Waymo Gets Uber Report Allegedly Crafted in Criminal Huddle

  • Alphabet unit bets document bolsters trade-secret theft case
  • Ruling can be appealed to federal judge as suit heads to trial

Fired Uber Exec Said to Forfeit $250 Million Payday

Uber Technologies Inc. lost a battle to prevent Waymo from seeing an internal report the Alphabet Inc. unit is betting will show that its former engineer colluded with the ride-hailing giant to steal driverless technology.

The ruling by U.S. Magistrate Judge Jacqueline Scott Corley in San Francisco may prove pivotal in a trade-secrets case headed to trial that could influence who wins the race to market self-driving cars. David A. Perlson, an attorney for Waymo, confirmed the ruling in a court hearing Wednesday.

Since Waymo sued in February, Uber and engineer Anthony Levandowski resisted turning over a due diligence report evaluating the risks associated with Uber’s acquisition of Otto LLC, the company Levandowski formed days after he quit Waymo. They argued it can’t be disclosed because it involves confidential communications between attorneys and clients.

Waymo claims that in 2015, Levandowski and Uber hatched a plan for him to steal more than 14,000 proprietary files, including the designs for lidar technology that helps driverless cars see their surroundings. Levandowski left Waymo in January 2016. Uber bought Otto in August for $680 million.

Levandowski Fired

Uber has denied Waymo’s trade-secret theft allegations and says its automation technology has been developed without significant input from Levandowski. The company fired Levandowski last month after a judge said the engineer should be threatened with termination for refusing to turn over evidence. Levandowski, who isn’t a defendant in the lawsuit, has declined to testify in the case, asserting his constitutional right against self-incrimination.

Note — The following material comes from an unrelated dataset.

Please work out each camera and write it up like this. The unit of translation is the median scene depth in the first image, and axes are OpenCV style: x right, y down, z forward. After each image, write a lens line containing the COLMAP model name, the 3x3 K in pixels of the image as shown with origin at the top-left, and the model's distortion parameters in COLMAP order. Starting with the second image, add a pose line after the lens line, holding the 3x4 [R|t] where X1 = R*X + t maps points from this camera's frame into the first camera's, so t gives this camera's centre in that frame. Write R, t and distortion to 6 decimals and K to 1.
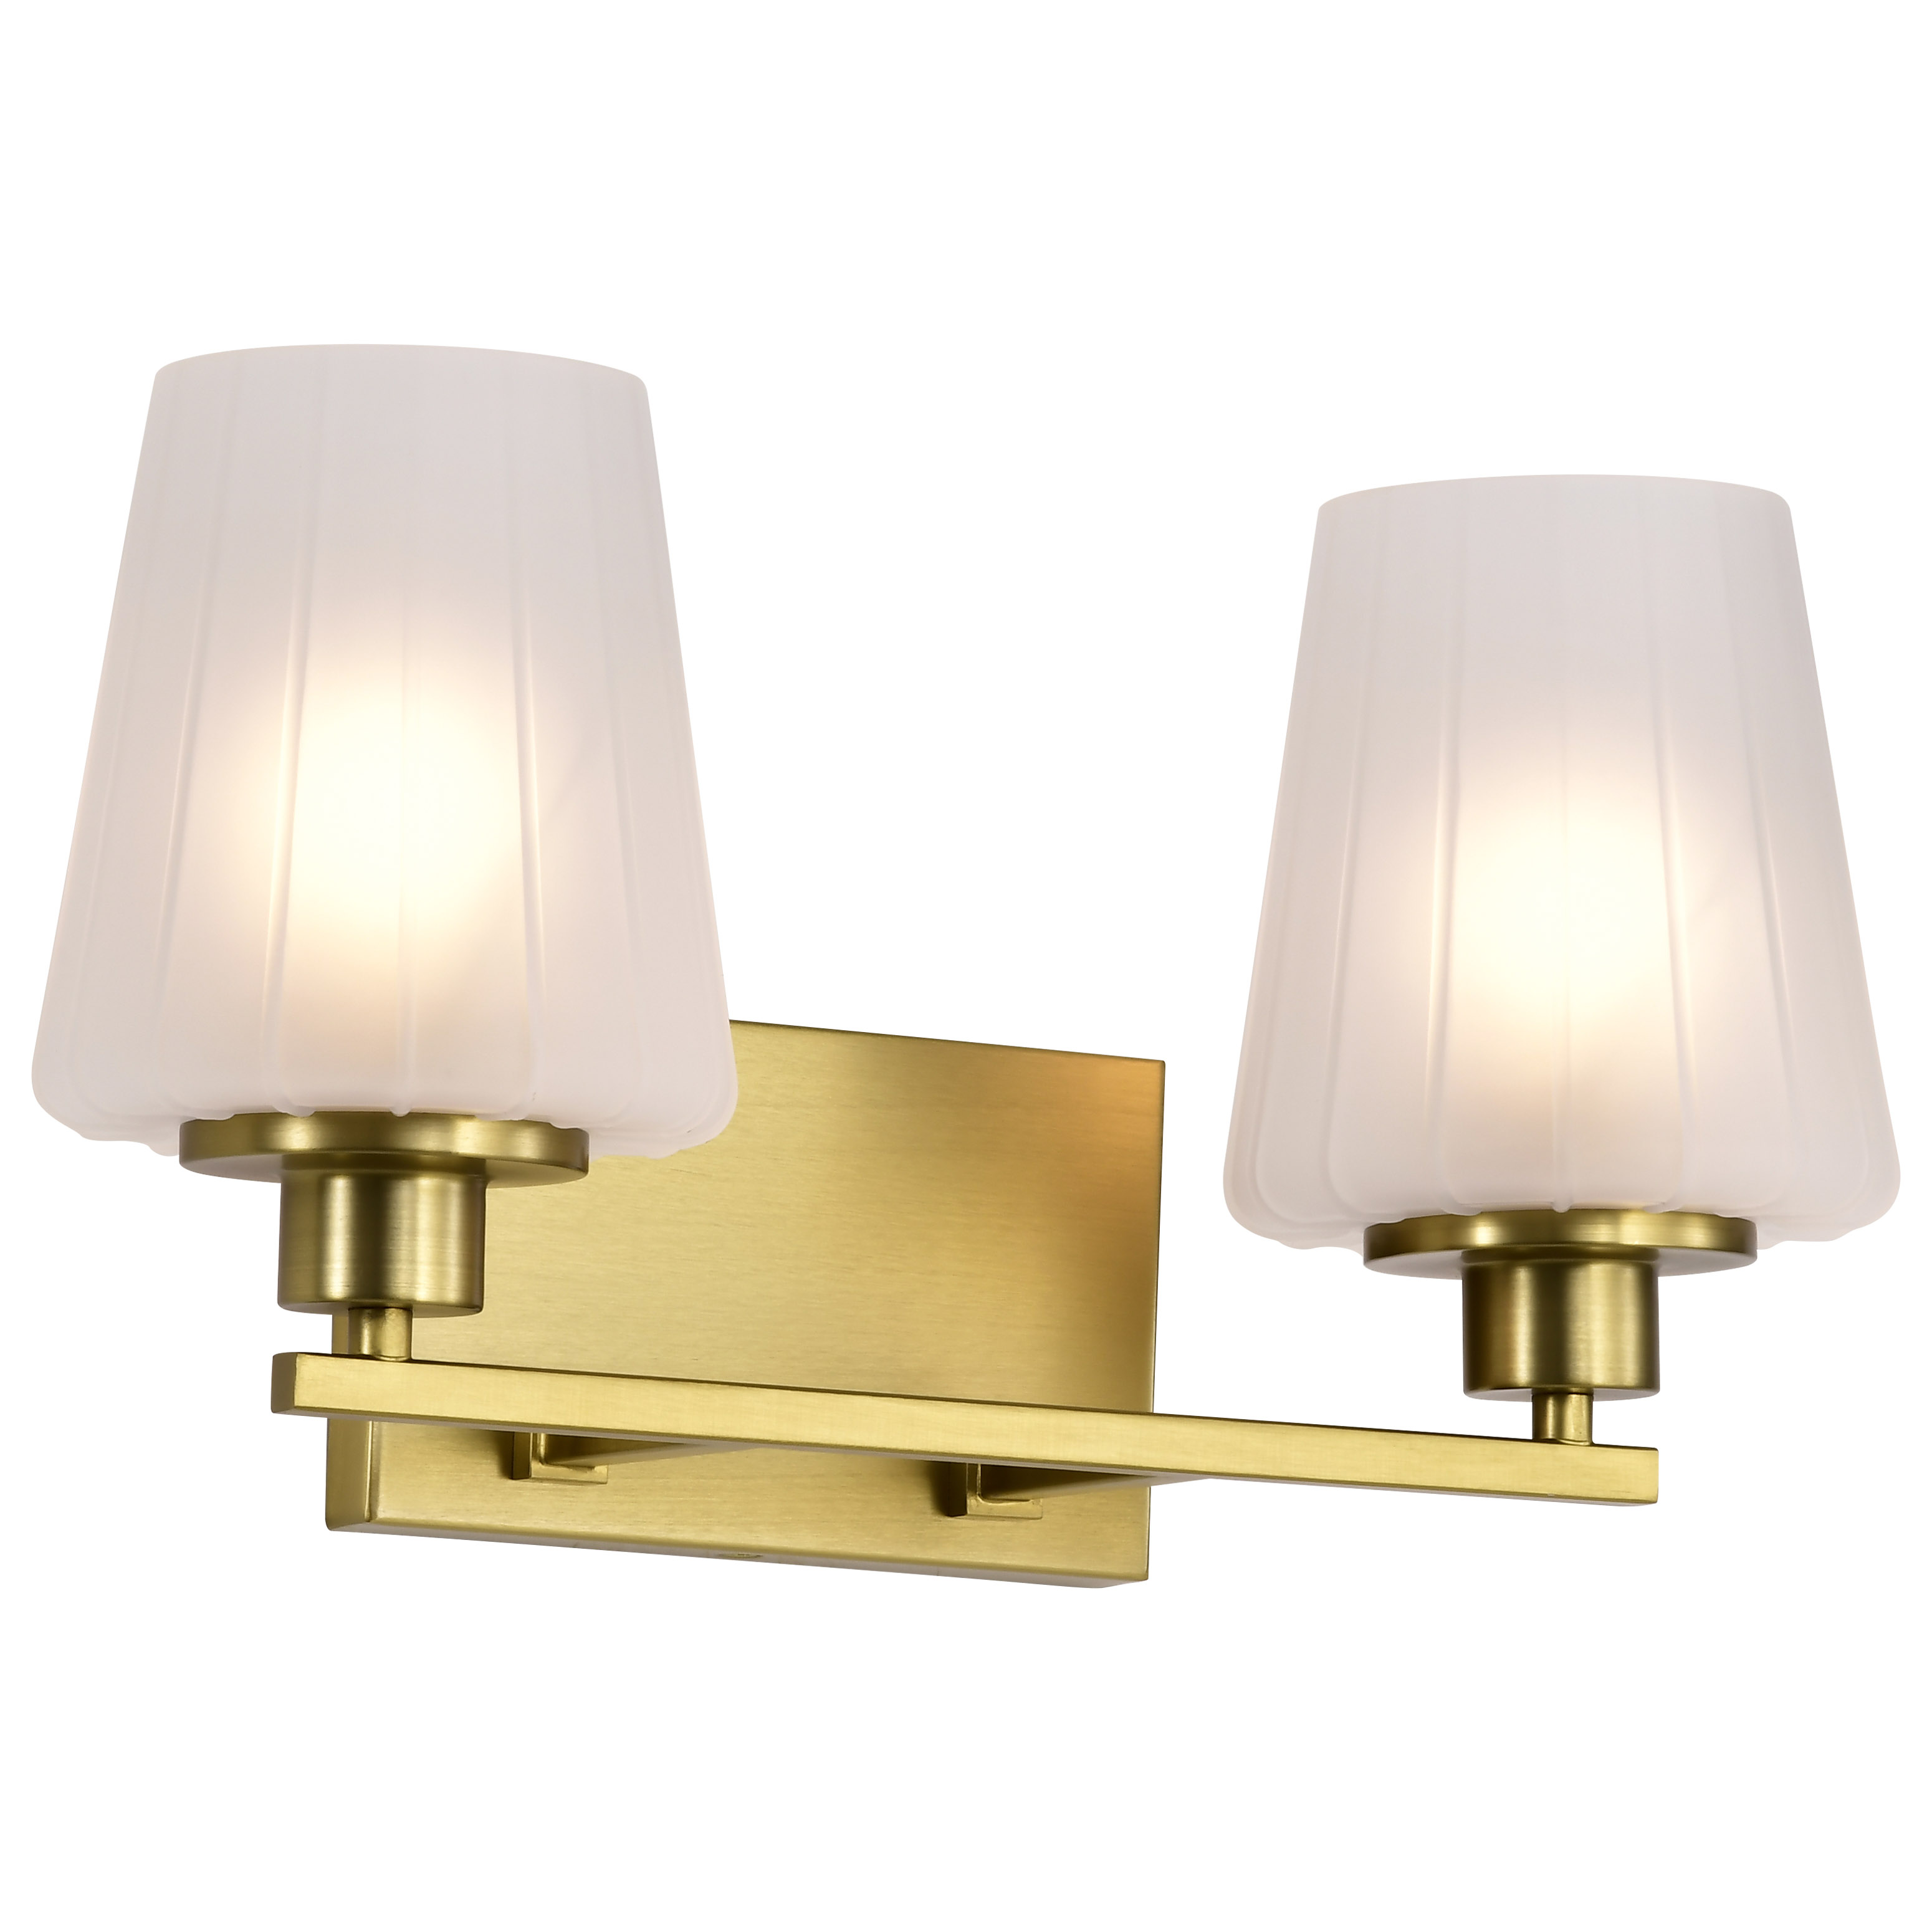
lens RADIAL K [[9712.6, 0, 966.0], [0, 9712.6, 966.0], [0, 0, 1]] dist [0.042724, -18.121880]
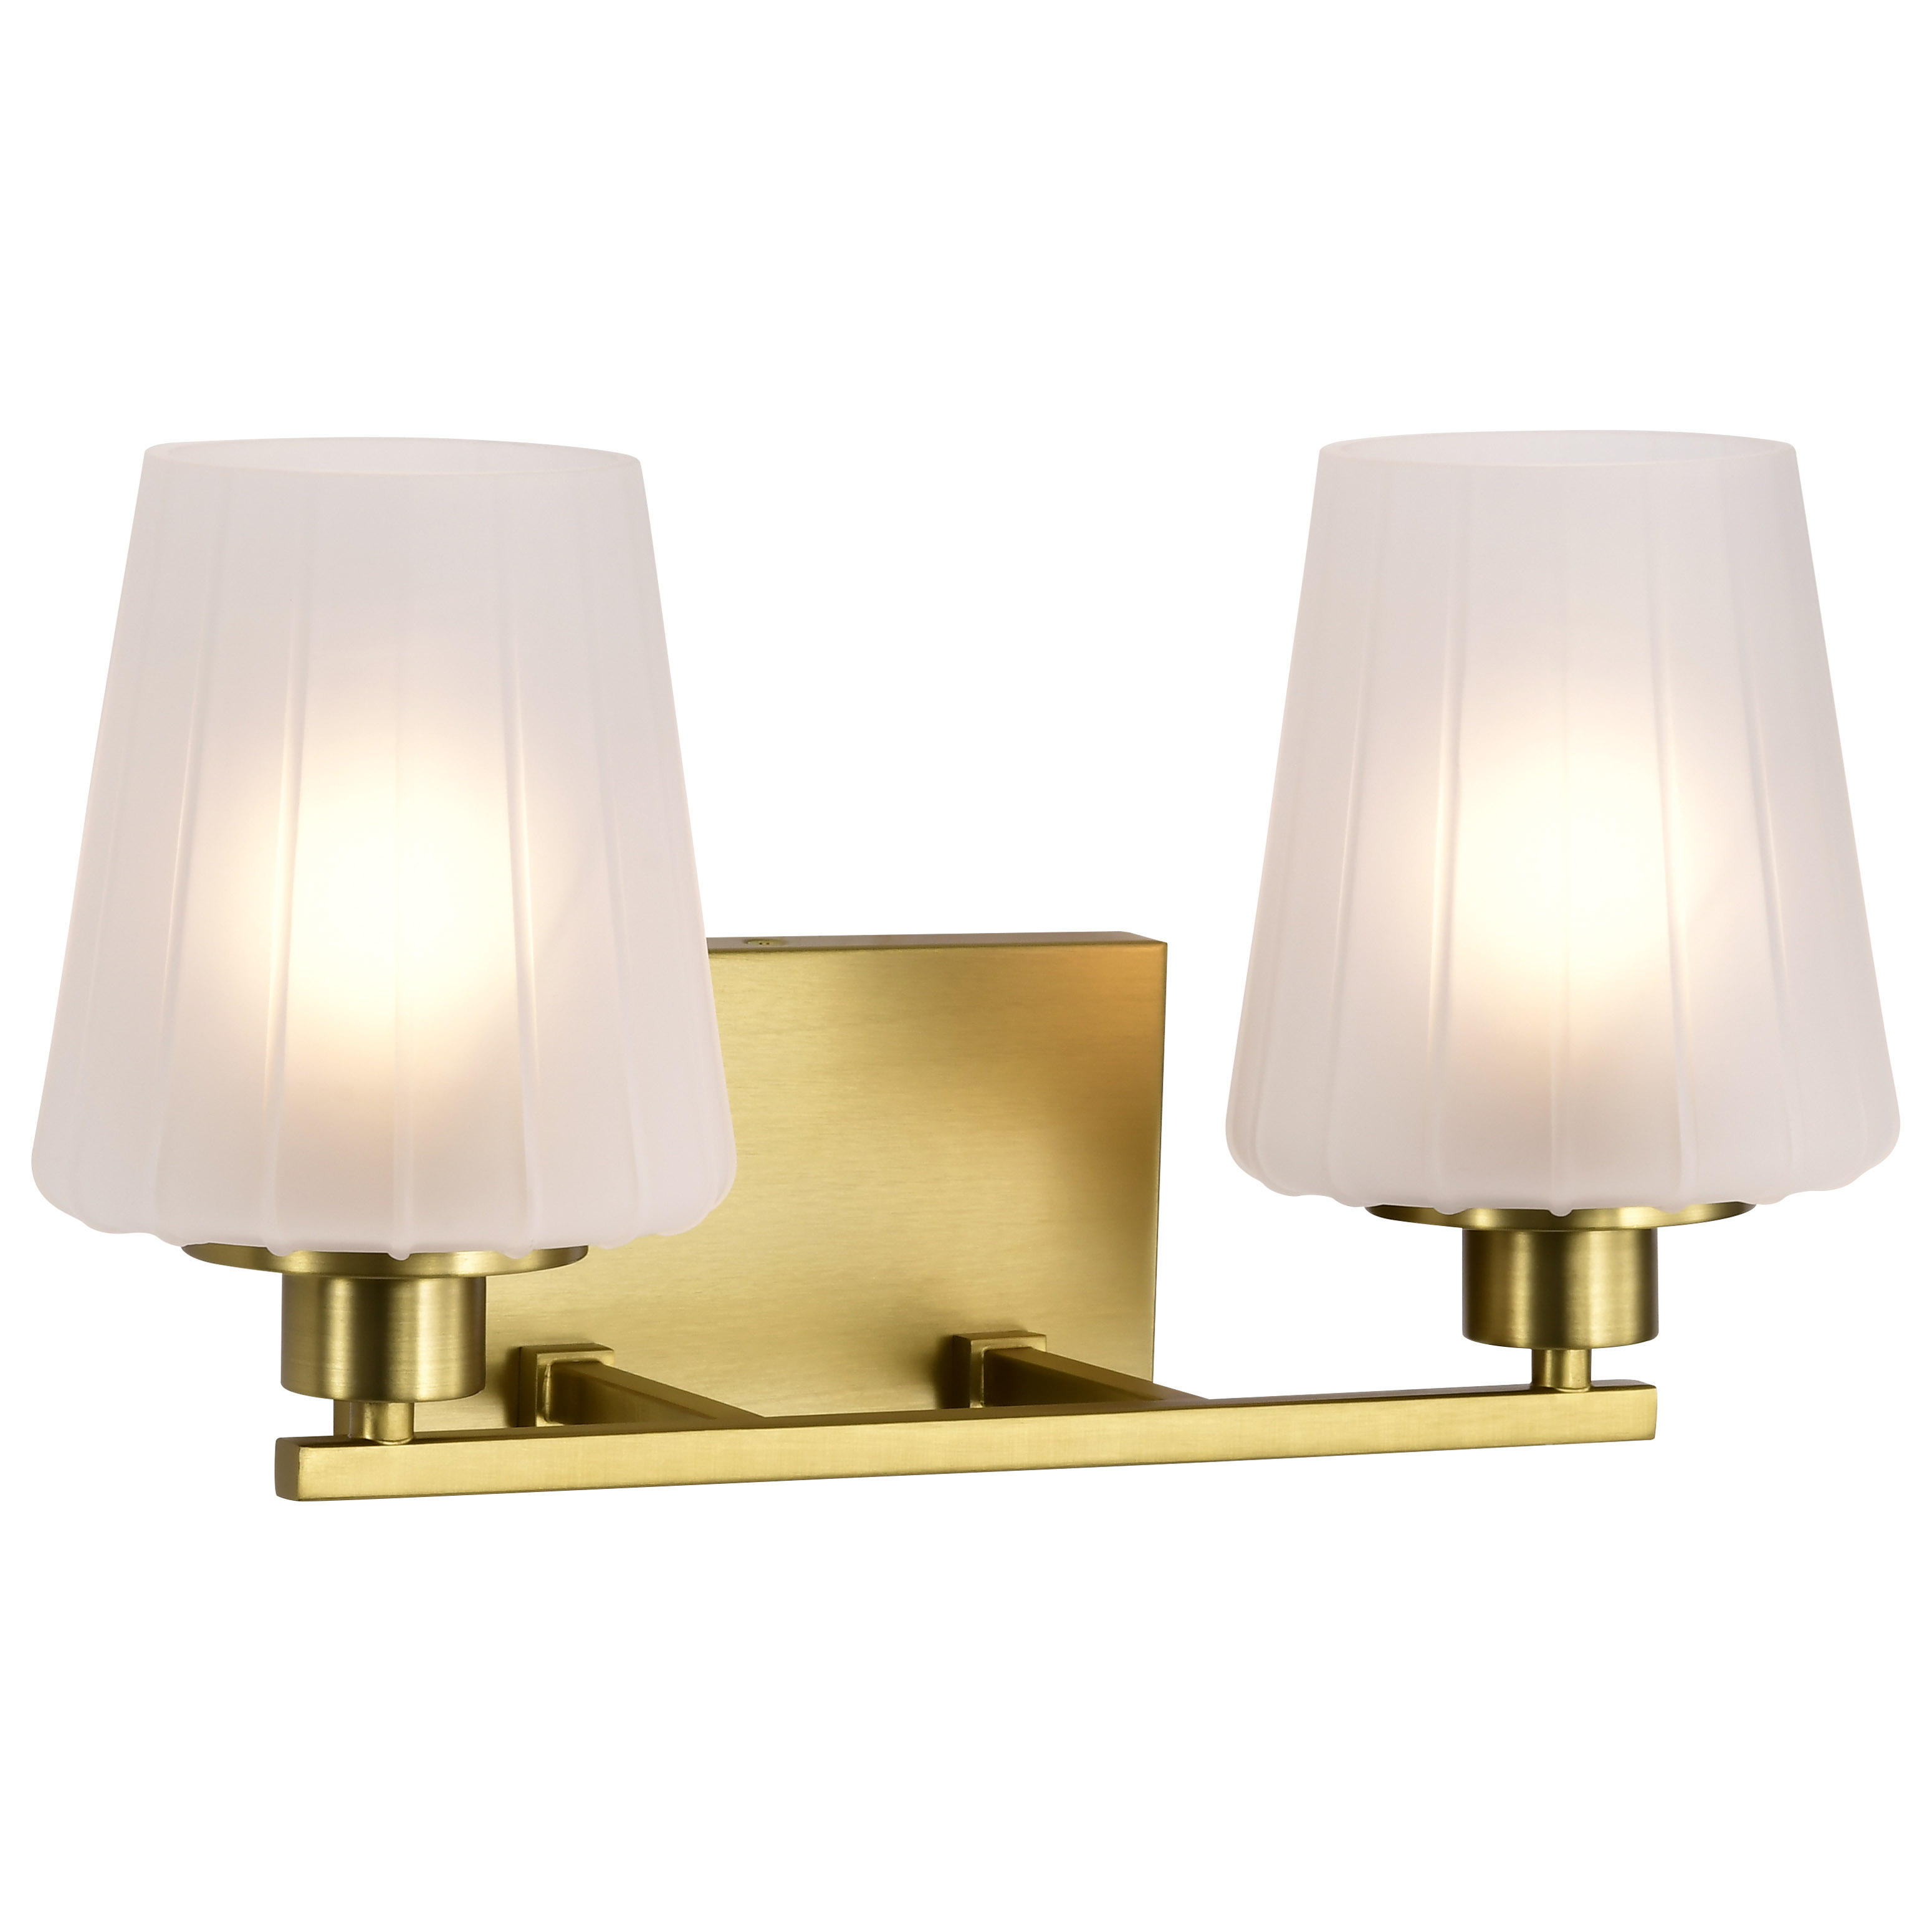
lens RADIAL K [[9712.6, 0, 966.0], [0, 9712.6, 966.0], [0, 0, 1]] dist [0.042724, -18.121880]
pose [[0.999995, -0.000299, -0.003051, 0.002890], [0.000709, 0.990802, 0.135320, -0.130654], [0.002982, -0.135321, 0.990797, 0.008622]]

The due diligence report “likely contains information that is responsive to many of the questions Mr. Levandowski refused to answer," Waymo argued in a court filing. "Indeed, the withheld report may be the only source of much of this information."

Corley reviewed the report privately and told lawyers at a May 25 hearing that it’s important to the case. Waymo argued that because the report was produced by a cyber-security firm and not by lawyers, attorney confidentiality doesn’t apply. The company also contended the document doesn’t qualify for privacy protection because it may reveal fraudulent or criminal wrongdoing.

“You can’t claim a privilege over huddling together about what to do with stolen documents,” Waymo’s attorney, Charles Verhoeven, argued at the hearing. “There is very clear evidence that stolen documents were known about and were retained and continued to be held. And that in and of itself is a crime.”

Uber can appeal Corley’s decision to U.S. District Judge William Alsup, who is overseeing the lawsuit. Alsup asked federal prosecutors to investigate Waymo’s claims after concluding the company made a “compelling” showing that Levandowski absconded with its files and that Uber “knew or should have known" Levandowski took the proprietary files from Waymo when it brought him aboard.

Uber spokesman Matt Kallman declined to comment on the ruling. A lawyer for the company said in court Wednesday that it will decide Thursday whether to appeal the decision.

The case is Waymo LLC v. Uber Technologies Inc., 17-cv-00939, U.S. District Court, Northern District of California (San Francisco).